Torque in circular fluid motion

[da_willem]

I'm reading a book (intro to, by Davidson) about MHD now, but found I'm a bit rusty on tensors and curvilinear coordinates. It is written that for a circular flow the azimuthal component of the NS equations in the steady state gives (with F some body force)

$$\tau _{r \theta} r^2 =-\int _0 ^r r^2 F_{\theta} dr$$

Shouldn't this read, for axisymmetric flow, without the square on both r's? I would argue that the remaining terms in the NS equations

$$\sigma _{ij,i}+F_j=0$$

would yield for the azimuthal ($\theta$) component (any suggestions welcome if the notation is obscure):

$$F_{\theta} = -\nabla \cdot \overline{\overline{\sigma}}_{\theta}=-\frac{1}{r} \frac{d}{dr}(r\sigma_{r \theta})$$



Now the author continues,

$$\tau_{r \theta}=\mu r \frac{d}{dr}(\frac{u_{\theta}}{r})$$

In which he says he used Newtons law of viscosity, which I think one can write

$$\tau_{ij}=\mu u_{i,j}$$

(Is it by the way ok to write this as $$\overline{\overline{\tau}}=\mu \nabla \vec{u}$$?)

But how does one come from that to the (r, theta) component?

 

[da_willem]

I managed to get the r,theta component of the stress tensor as it is written in the book now. But I still can't see why there would be squares on the r's in the first formula I posted; anyone?

 

[charng]

Thank you for sharing your thoughts on torque in circular fluid motion. I would like to provide a response to your questions and comments.

Firstly, regarding the equation \tau _{r \theta} r^2 =-\int _0 ^r r^2 F_{\theta} dr, I agree with your observation that the square on both r's may not be necessary for axisymmetric flow. However, it is possible that the author is considering a more general case of non-axisymmetric flow, which would require the square on both r's. It would be helpful to refer to the context and any assumptions made by the author in this case.

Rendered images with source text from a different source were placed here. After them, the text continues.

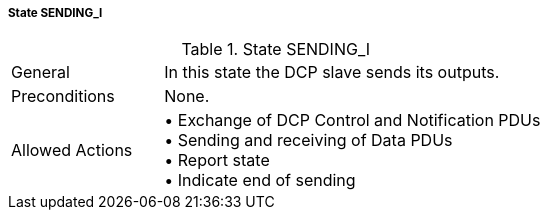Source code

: ===== State SENDING_I

.State SENDING_I
[width="100%", cols="2,5", float="center"]
|===
|General
|In this state the DCP slave sends its outputs.

|Preconditions
|None.

|Allowed Actions
|•	Exchange of DCP Control and Notification PDUs +
•	Sending and receiving of Data PDUs +
•	Report state +
•	Indicate end of sending
|===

Moving on to your suggested equation for the azimuthal component of the Navier-Stokes equations, F_{\theta} = -\nabla \cdot \overline{\overline{\sigma}}_{\theta}=-\frac{1}{r} \frac{d}{dr}(r\sigma_{r \theta}), I believe it is a valid expression for the force in the azimuthal direction. However, it would be helpful to know the specific definitions of \overline{\overline{\sigma}}_{\theta} and \sigma_{r \theta} used by the author.

Regarding the use of Newton's law of viscosity, \tau_{ij}=\mu u_{i,j}, I agree with your suggestion to write it as \overline{\overline{\tau}}=\mu \nabla \vec{u}. This notation is commonly used in fluid mechanics and is a shorthand for the tensor equation.

Finally, to arrive at the (r, theta) component of the torque, \tau_{r \theta}=\mu r \frac{d}{dr}(\frac{u_{\theta}}{r}), the author may have used the fact that for axisymmetric flow, the velocity component in the radial direction, u_r, is zero. This simplifies the equation to \tau_{r \theta}=\mu r \frac{d}{dr}u_{\theta}, which can then be integrated to get the final expression.

I hope this helps clarify your doubts. If you have any further questions or suggestions, please feel free to share them. As scientists, it is important to constantly question and improve our understanding of concepts. Thank you for your contribution to the discussion.